Input for this task:
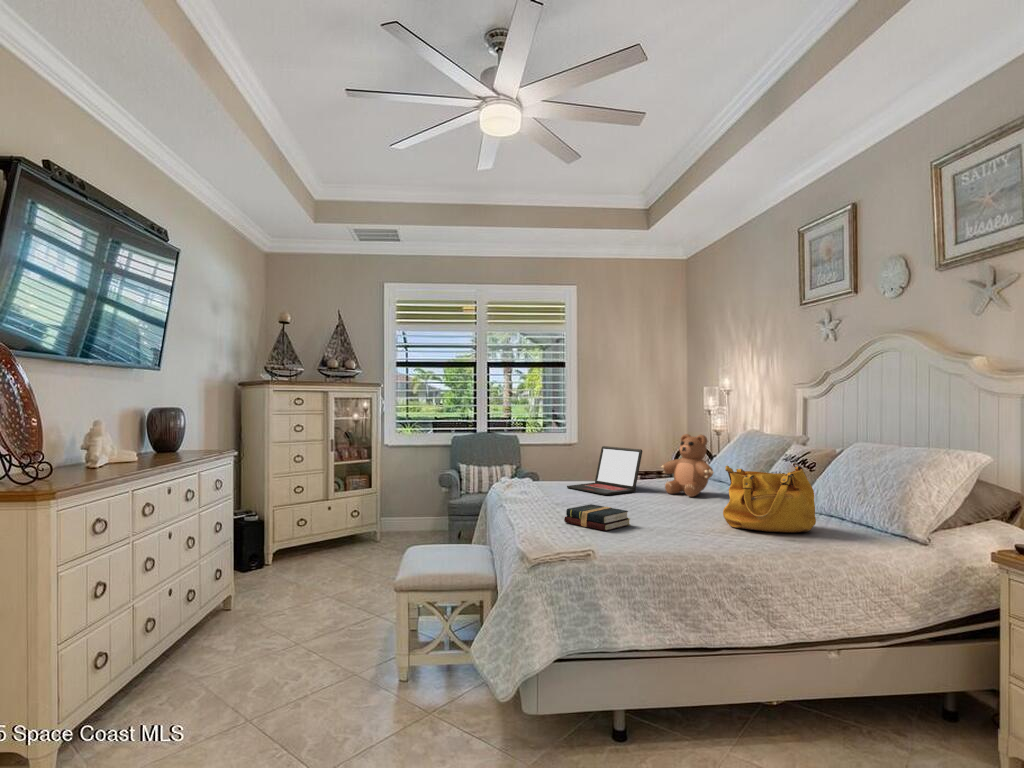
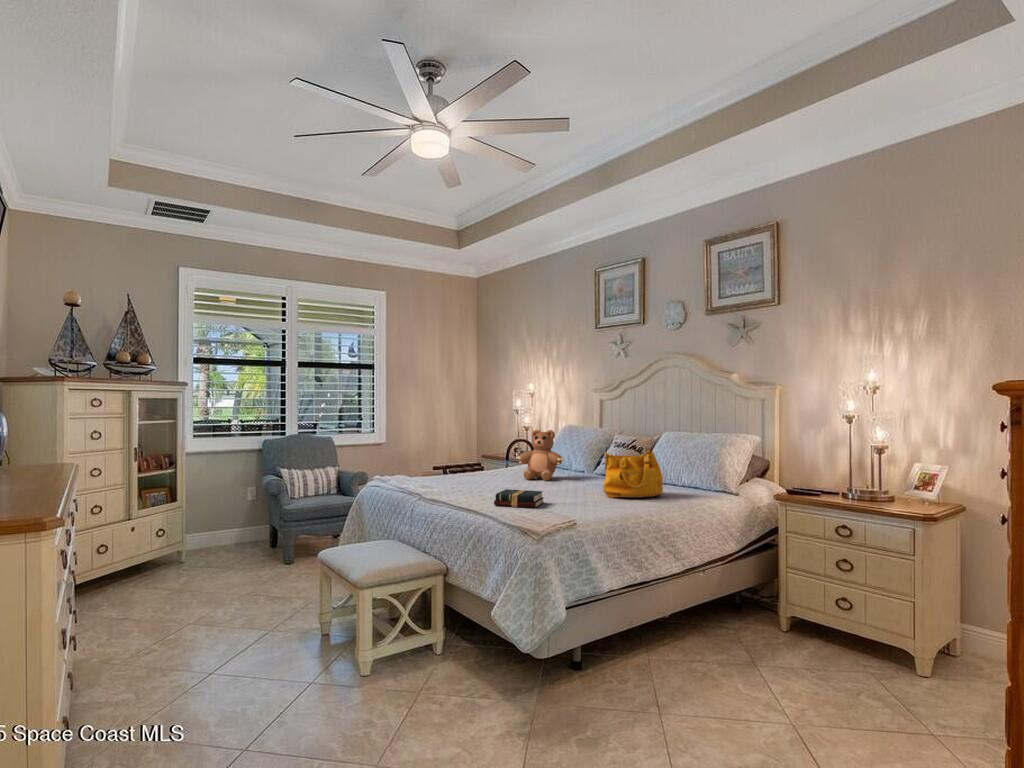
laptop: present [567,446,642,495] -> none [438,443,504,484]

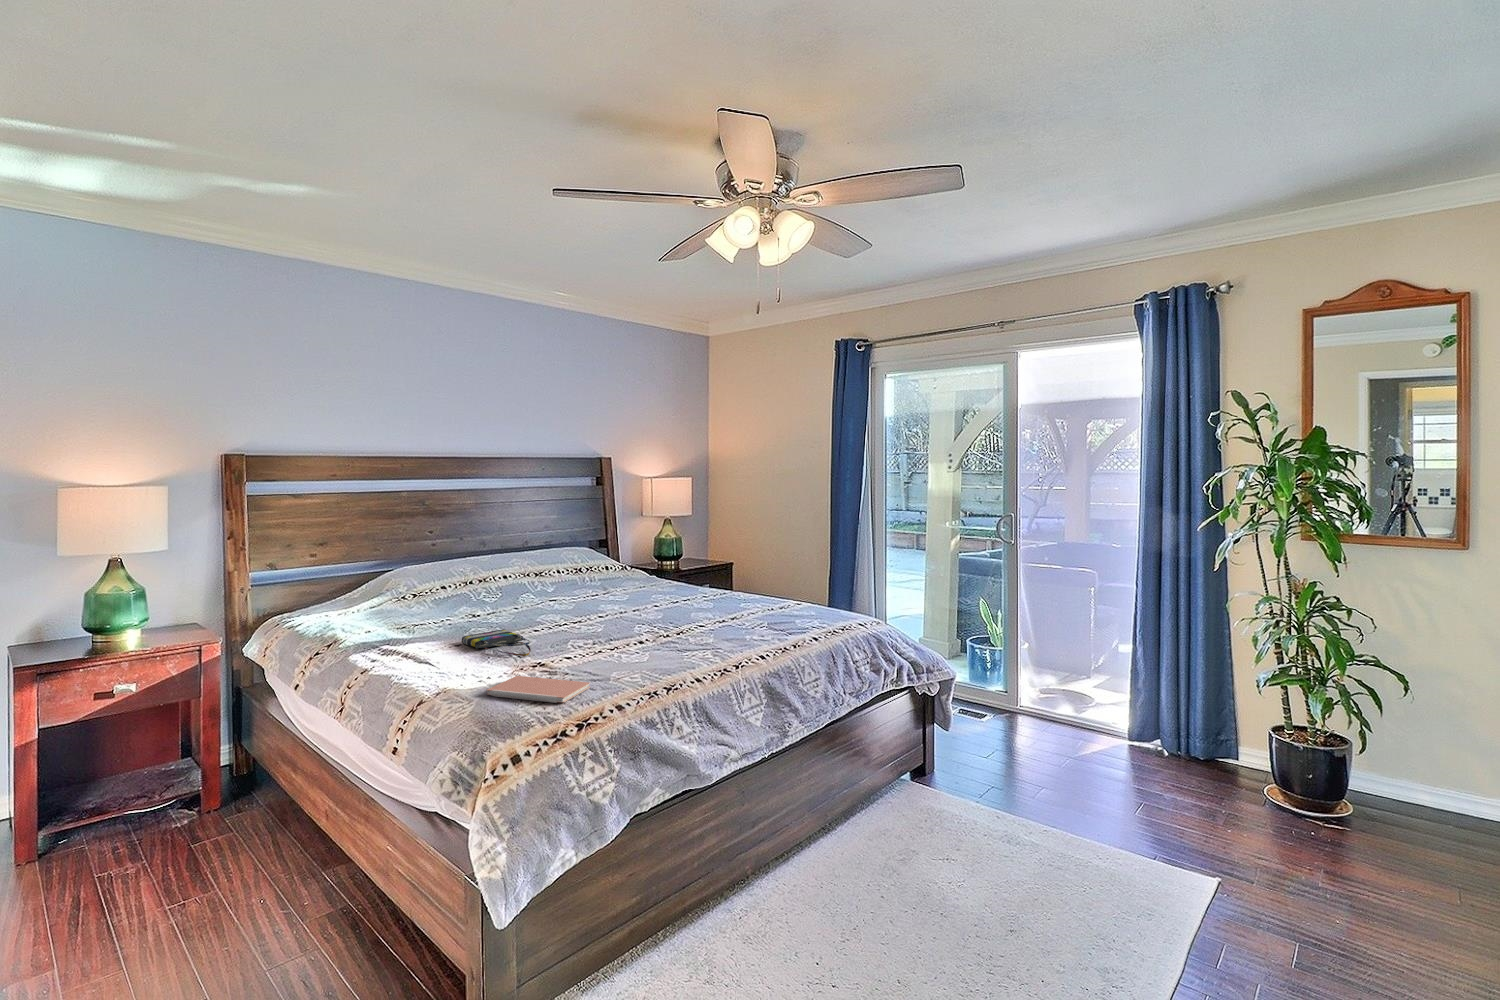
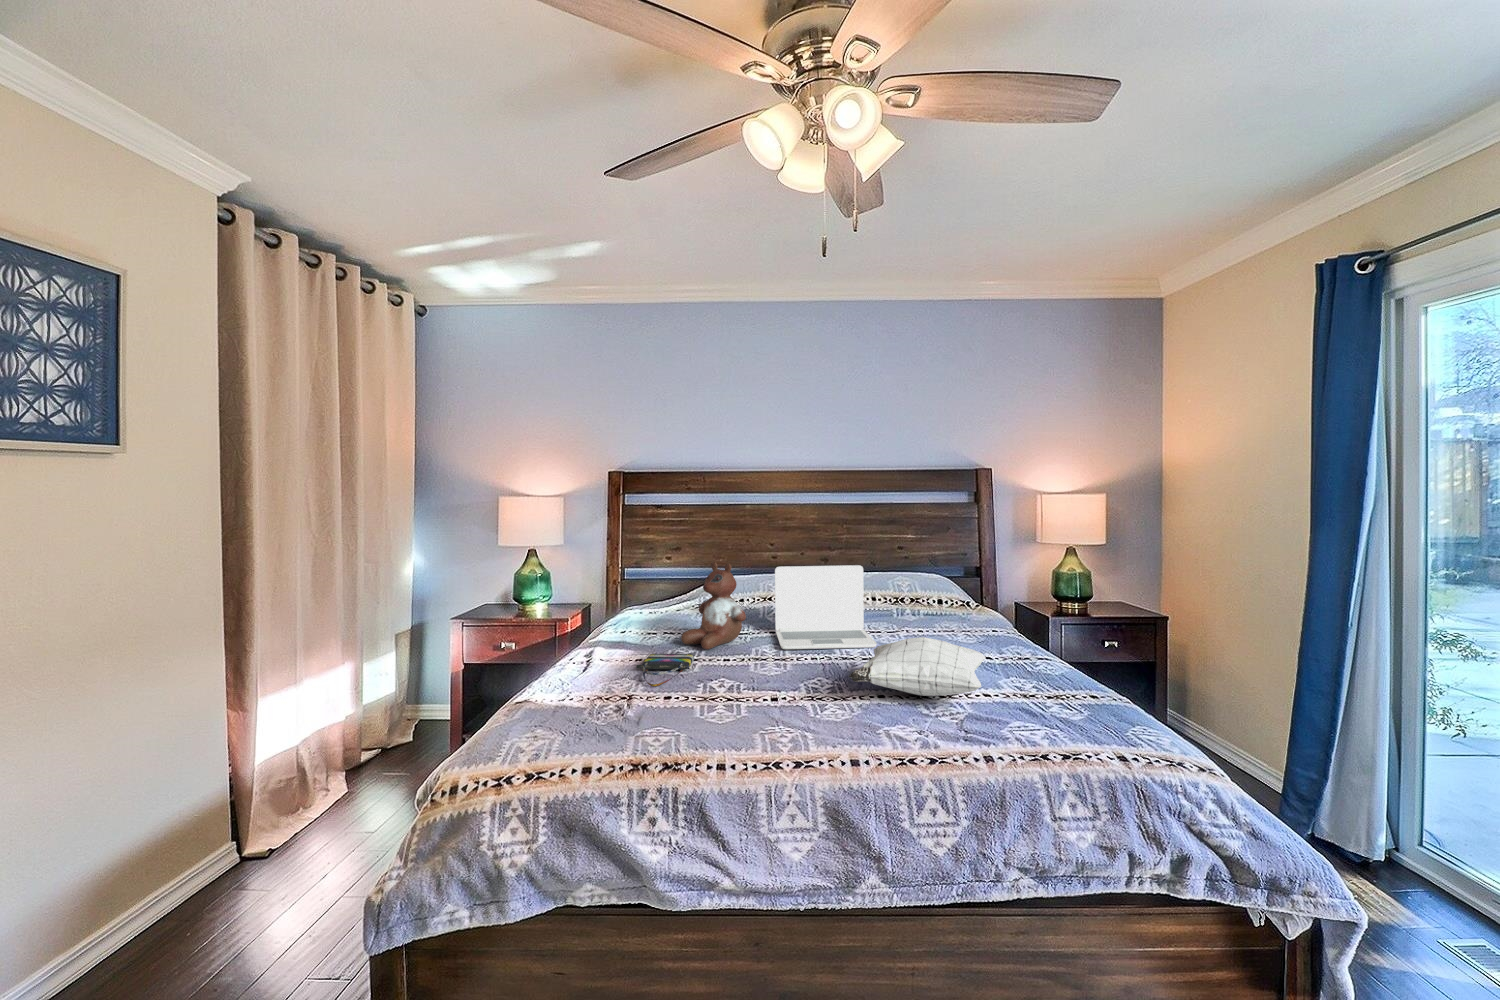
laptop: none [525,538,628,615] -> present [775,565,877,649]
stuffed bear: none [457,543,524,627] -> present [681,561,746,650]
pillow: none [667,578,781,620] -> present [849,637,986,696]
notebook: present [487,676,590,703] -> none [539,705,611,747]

Assigned task: The answer should hold exactly the lines running from the one with "pillow: none [667,578,781,620]" to the final line of the data, both ends counted.

Result of this task:
pillow: none [667,578,781,620] -> present [849,637,986,696]
notebook: present [487,676,590,703] -> none [539,705,611,747]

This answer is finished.